The album was released on Merge Records and the final product was available with eight different covers (sometimes artists can be over-ambitious). While the band has made previous Grammy waves with two previous nominations, it was “The Suburbs” that earned the band the unexpected win.

It’s the Arcade Fire’s unique sound that has earned the attention and acclaim. In a recent 2011 interview with The Guardian, Butler revealed the moment the group stumbled upon the sonic gold that would come to define The Arcade Fire’s sound. It was during the writing of ‘Neighborhood #2 (Laika)’ off of their debut album “Funeral”.
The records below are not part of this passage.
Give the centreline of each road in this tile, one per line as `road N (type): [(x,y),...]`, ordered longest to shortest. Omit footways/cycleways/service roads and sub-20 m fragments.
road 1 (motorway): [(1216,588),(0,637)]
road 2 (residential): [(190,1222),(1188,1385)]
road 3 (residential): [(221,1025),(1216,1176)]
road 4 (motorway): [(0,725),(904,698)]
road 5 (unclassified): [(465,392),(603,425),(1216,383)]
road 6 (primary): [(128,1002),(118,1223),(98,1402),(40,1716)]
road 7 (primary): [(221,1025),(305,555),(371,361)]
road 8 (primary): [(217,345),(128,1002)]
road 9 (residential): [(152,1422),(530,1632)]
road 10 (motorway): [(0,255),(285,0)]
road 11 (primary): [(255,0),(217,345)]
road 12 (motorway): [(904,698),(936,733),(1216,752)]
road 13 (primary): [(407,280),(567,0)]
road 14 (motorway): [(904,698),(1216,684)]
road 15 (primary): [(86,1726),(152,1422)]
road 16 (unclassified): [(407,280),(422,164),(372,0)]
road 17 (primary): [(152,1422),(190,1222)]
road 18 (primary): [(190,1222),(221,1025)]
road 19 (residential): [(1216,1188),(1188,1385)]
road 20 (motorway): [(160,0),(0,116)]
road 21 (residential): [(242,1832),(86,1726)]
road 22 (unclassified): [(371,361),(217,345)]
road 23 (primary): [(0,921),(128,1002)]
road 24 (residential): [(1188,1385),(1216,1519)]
“It was the first time I could hit play and say, 'Yeah, that's roughly what I've been talking about.' It sounded like what it was supposed to sound like."

The band’s originality isn’t lost on fellow band member and multi-instrumentalist Richard Reed Parry. He was recently quoted as viewing his bands position in the music world as, “…the grain of pepper in the salt shaker.”
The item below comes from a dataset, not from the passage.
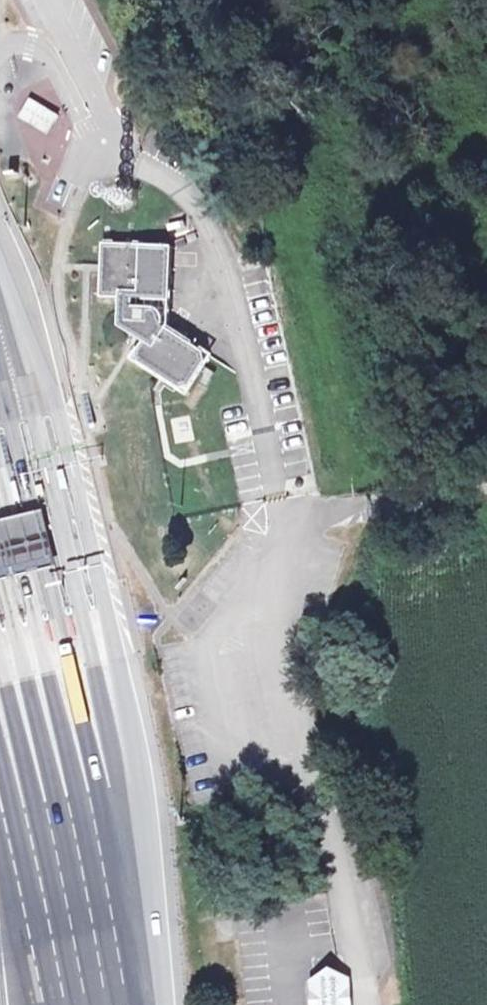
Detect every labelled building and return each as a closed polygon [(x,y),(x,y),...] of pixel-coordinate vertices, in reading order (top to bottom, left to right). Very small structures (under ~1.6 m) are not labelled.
[(27,120),(52,134),(60,122),(35,107),(27,120)] [(141,317),(152,317),(151,264),(109,264),(109,317),(131,317),(141,317)] [(178,264),(151,264),(152,317),(152,325),(159,325),(165,326),(169,327),(170,329),(171,331),(172,332),(171,335),(169,342),(175,346),(178,341),(178,264)] [(130,344),(153,359),(159,350),(140,338),(141,317),(131,317),(130,344)] [(153,359),(143,376),(196,409),(218,372),(191,356),(183,351),(175,346),(169,342),(165,340),(159,350),(153,359)] [(187,345),(183,351),(191,356),(195,350),(187,345)] [(51,534),(1,546),(0,546),(0,604),(15,600),(64,588),(51,534)] [(319,1004),(354,1004),(354,997),(341,991),(331,992),(319,999),(319,1004)]
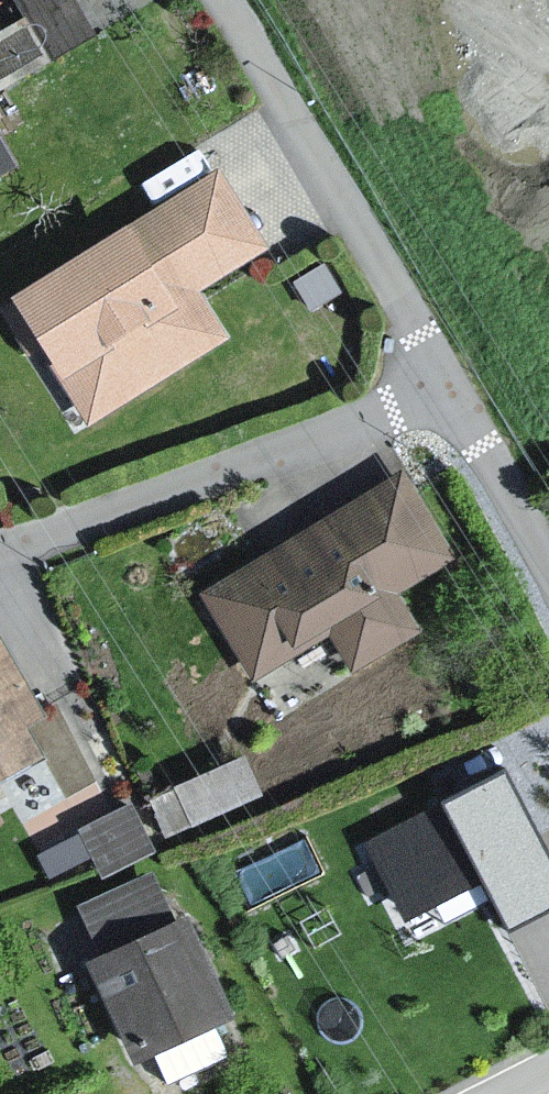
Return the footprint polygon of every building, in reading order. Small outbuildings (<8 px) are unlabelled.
[(94,25),(83,0),(27,0),(46,45),(94,25)] [(0,47),(0,104),(46,79),(17,38),(0,47)] [(14,174),(0,152),(0,184),(14,174)] [(215,184),(2,310),(83,439),(234,351),(197,299),(262,256),(215,184)] [(396,480),(194,605),(251,695),(321,650),(341,687),(425,646),(396,602),(455,568),(413,506),(419,494),(396,480)] [(3,837),(4,825),(19,820),(34,850),(56,838),(62,825),(112,798),(64,716),(41,727),(0,648),(0,839),(3,837)] [(244,751),(154,787),(167,819),(257,782),(244,751)] [(548,905),(548,810),(521,753),(368,828),(409,909),(488,870),(514,922),(548,905)] [(72,913),(91,970),(166,933),(146,883),(72,913)] [(91,970),(77,977),(103,1058),(118,1052),(126,1075),(224,1027),(177,927),(166,933),(91,970)]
The earliest incarnations of The Arcade Fire formed in Montreal, Canada around 2001. Butler and his future wife Regine Chassagne began performing with friends in lofts and art galleries. Following the first recording sessions for their self-titled EP and one particular on-stage meltdown, the original line-up of The Arcade Fire was fractured with multiple members deciding to leave for various reasons. Luckily for the millions who have since become rabid fans of this peculiar indie gem, the band solidified with some additional members (including Win’s brother William Butler) and continued forward to promote and play their initial self-release.

Based on the power of these early shows, the band found its home on Merge Records before the end of their first year together.

The band’s Grammy win isn’t the first time they have been acknowledged for their groundbreaking talents. The 2004 debut “Funeral” and their 2006 follow-up “Neon Bible” both received Grammy nominations. In 2008, the band won both the Meteor Music Awards for Best International Album and the Juno Awards for Alternative Album of the year for their “Neon Bible” release.

As for the band name, Butler has often explained, “It's based on a story that someone told me. It's not an actual event, but one that I took to be real. I would say that it's probably something that the kid made up, but at the time, I believed him.”